Tugas dan Latihan:
1. Jawab pertanyaan berikut berdasarkan teks tentang kabur dari Jakarta ke hutan mangrove PIK.
(a) Berapa lama penulis tinggal di Nusa Tenggara Timur, dan pada tahun berapa saja?
(b) Di kota mana penulis dulu tinggal sehingga bisa ke "surga" hanya dalam beberapa menit dari kos?
(c) Kenapa beberapa perjalanan penulis ke luar Jakarta selama 2 tahun itu terjadi?
2. Teruskan teks tentang kabur dari Jakarta ke hutan mangrove PIK, mulai setelah kalimat terakhirnya.

Teks Sumber:
---+---

Kabur Dari Hiruk Pikuk Jakarta ke Hutan Mangrove PIK – Hidup di Jakarta, artinya harus siap berjibaku dengan segala hiruk pikuk kota besar. Macet, polusi, gedung bertingkat, dan hal-hal lain yang tak membuat pikiran tenang. Ya, semua itu harus kembali menjadi pemandangan saya sehari-hari dalam kurun waktu 2 tahun (2014 – 2015). Saya kembali ke Jakarta untuk melanjutkan pendidikan, setelah sebelumnya tinggal selama 2 tahun (2011 – 2013) di salah satu surga terindah di Indonesia, Nusa Tenggara Timur.
Kerinduan akan wisata alam kerap menghampiri selama 2 tahun kembali ke ibukota. Saat tinggal di Kupang dulu, mau ke “surga” tinggal melipir beberapa menit saja dari kos. Selain itu juga bisa memanfaatkan waktu luang tiap kali penugasan ke Sumba, Rote, Flores, Alor, dan Lembata.
Nah, 2 tahun di Jakarta ini semua terasa sulit, butuh waktu banyak dan biaya yang tak sedikit pula. Dalam kurun waktu tersebut, hanya beberapa kali saja saya bisa traveling ke luar Jakarta. Itu pun beberapa di antaranya karena ada kerjaan sampingan yang mengharuskan saya sejenak meninggalkan ibu kota.

---+---

Data hasil ekstraksi:

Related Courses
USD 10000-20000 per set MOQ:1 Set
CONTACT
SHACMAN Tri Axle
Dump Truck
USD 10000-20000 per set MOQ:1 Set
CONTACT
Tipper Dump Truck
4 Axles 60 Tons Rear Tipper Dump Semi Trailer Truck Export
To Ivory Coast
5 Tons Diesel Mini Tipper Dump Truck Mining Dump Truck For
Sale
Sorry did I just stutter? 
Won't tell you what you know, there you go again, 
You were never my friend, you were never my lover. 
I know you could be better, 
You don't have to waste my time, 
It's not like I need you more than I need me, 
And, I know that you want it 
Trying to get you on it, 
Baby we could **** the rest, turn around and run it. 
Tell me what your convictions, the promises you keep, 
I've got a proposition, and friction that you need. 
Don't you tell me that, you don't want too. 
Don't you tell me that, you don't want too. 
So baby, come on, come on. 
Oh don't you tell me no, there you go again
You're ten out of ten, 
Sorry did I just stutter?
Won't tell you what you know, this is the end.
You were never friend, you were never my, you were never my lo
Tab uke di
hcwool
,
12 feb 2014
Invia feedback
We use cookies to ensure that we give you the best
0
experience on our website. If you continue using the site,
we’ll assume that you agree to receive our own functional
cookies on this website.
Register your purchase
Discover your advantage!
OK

---+---

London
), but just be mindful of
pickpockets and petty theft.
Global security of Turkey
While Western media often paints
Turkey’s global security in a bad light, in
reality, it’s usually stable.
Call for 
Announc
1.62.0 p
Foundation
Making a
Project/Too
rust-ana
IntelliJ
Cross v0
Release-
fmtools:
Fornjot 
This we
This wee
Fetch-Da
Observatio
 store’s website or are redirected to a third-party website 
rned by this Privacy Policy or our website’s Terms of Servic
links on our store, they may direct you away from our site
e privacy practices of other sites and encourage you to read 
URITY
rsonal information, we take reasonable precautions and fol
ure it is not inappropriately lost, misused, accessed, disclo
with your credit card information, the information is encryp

---+---

Jawaban Anda:
1.
(a) Selama 2 tahun, dari 2011 sampai 2013.
(b) Kupang.
(c) Karena ada kerjaan sampingan yang mengharuskan penulis sejenak meninggalkan ibu kota.

2.
2014, saya berkunjung ke kebun teh kaligua Jateng, dan berkunjung kembali ke Sumba NTT (artikel Sumba klik di sini). 2015, saya berkunjung ke Bromo, Jatim (artikel Bromo klik di sini), berkunjung kembali ke Kupang dan Pulau Rote (artikel Kupang klik di sini, artikel Rote klik di sini), Muara Bulian Jambi (artikelnya klik di sini), Lombok NTB (artikelnya klik di sini), Telaga Warna (Puncak Bogor) dan Ranto Canyon yang berada di kampung halaman (Jateng).
Namun, ada juga 2 lokasi wisata alam di Jakarta yang aku kunjungi. Memangnya ada wisata alam di Jakarta? Ada dong.
Tahun 2014 saya berkunjung ke Pulau Pari di Kepulauan Seribu. Masih kejauhan karena harus naik kapal? Oke.. Tahun 2015 saya berkunjung ke Taman Wisata Alam Hutan Mangrove PIK di Pantai Indah Kapuk, Jakarta Utara. Deket kan?? Masih di daratan Jakarta lho..
Nah, bagi kalian Jakartans yang ingin menikmati udara segar di Kota Jakarta, Hutan Mangrove PIK ini merupakan pilihan tepat. Hemat waktu dan hemat biaya untuk mendatanginya.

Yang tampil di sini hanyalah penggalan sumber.